British Foreign Secretary Liz Truss met with her Indian counterpart, Subrahmanyam Jaishankar, on Thursday and discussed ways to strengthen defense ties, apparently to reduce India’s strategic dependence on Russia, officials said.

Western countries are disappointed at India’s reluctance to condemn Russia’s invasion of Ukraine. India, which is locked in a two-year border standoff with China, is largely dependent on Russia for military supplies.

Before leaving for New Delhi, Truss in a statement underlined the need “for free democracies to work closer together in areas like defense, trade and cybersecurity in the context of Russia’s unprovoked invasion of Ukraine.”

In January, India and Britain launched talks on a free trade deal that is expected to double their current $50 billion bilateral trade by 2030.

“Working together to realize Roadmap 2030,” Jaishankar tweeted after receiving Truss.

On Wednesday, U.S. Secretary of State Antony Blinken spoke with Jaishankar by telephone and discussed the worsening humanitarian situation in Ukraine. They also discussed the two nations’ efforts to promote a free, open, secure, and prosperous Indo-Pacific, U.S. spokesperson Ned Price said.

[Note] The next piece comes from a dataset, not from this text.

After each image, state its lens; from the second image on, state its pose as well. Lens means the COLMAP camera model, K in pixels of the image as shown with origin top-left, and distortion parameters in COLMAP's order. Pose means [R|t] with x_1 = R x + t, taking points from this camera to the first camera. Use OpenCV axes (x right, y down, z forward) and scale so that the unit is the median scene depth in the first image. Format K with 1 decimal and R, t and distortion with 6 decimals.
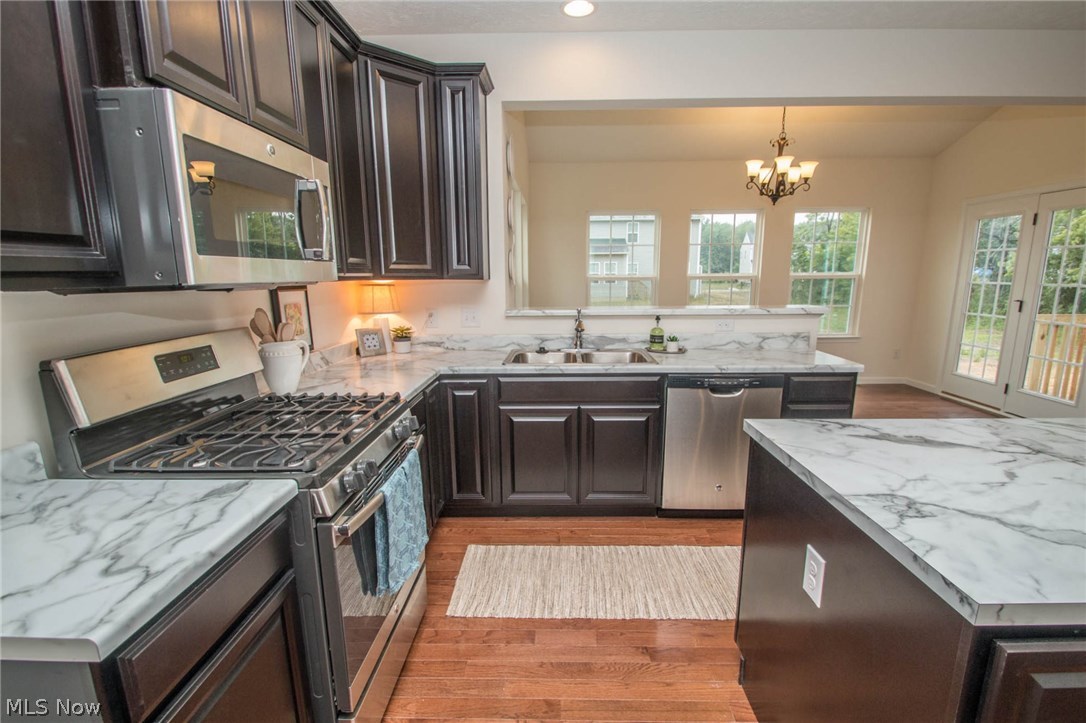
lens RADIAL K [[510.7, 0, 548.5], [0, 510.7, 365.9], [0, 0, 1]] dist [0.004396, -0.011361]
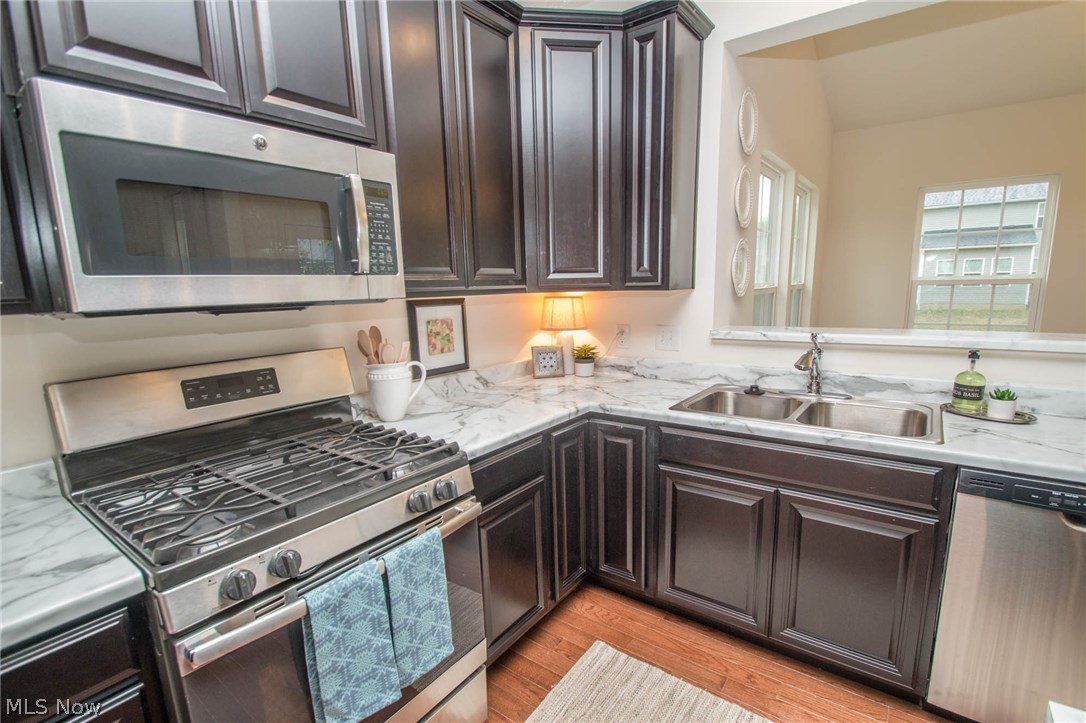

Truss and Jaishankar met hours before the arrival in New Delhi of Russian Foreign Minister Sergei Lavrov, who is to hold talks with Jaishankar on Friday in an attempt to prevent India’s military and trade ties with Russia from becoming a victim of the Ukraine crisis.

Earlier this month, India hosted Japanese Prime Minister Fumio Kishida and Chinese Foreign Minister Wang Yi.

U.S. Deputy National Security Adviser for International Economics Daleep Singh visited New Delhi this week to discuss deeper cooperation to promote economic growth and a free and open Indo-Pacific, the U.S. Embassy said.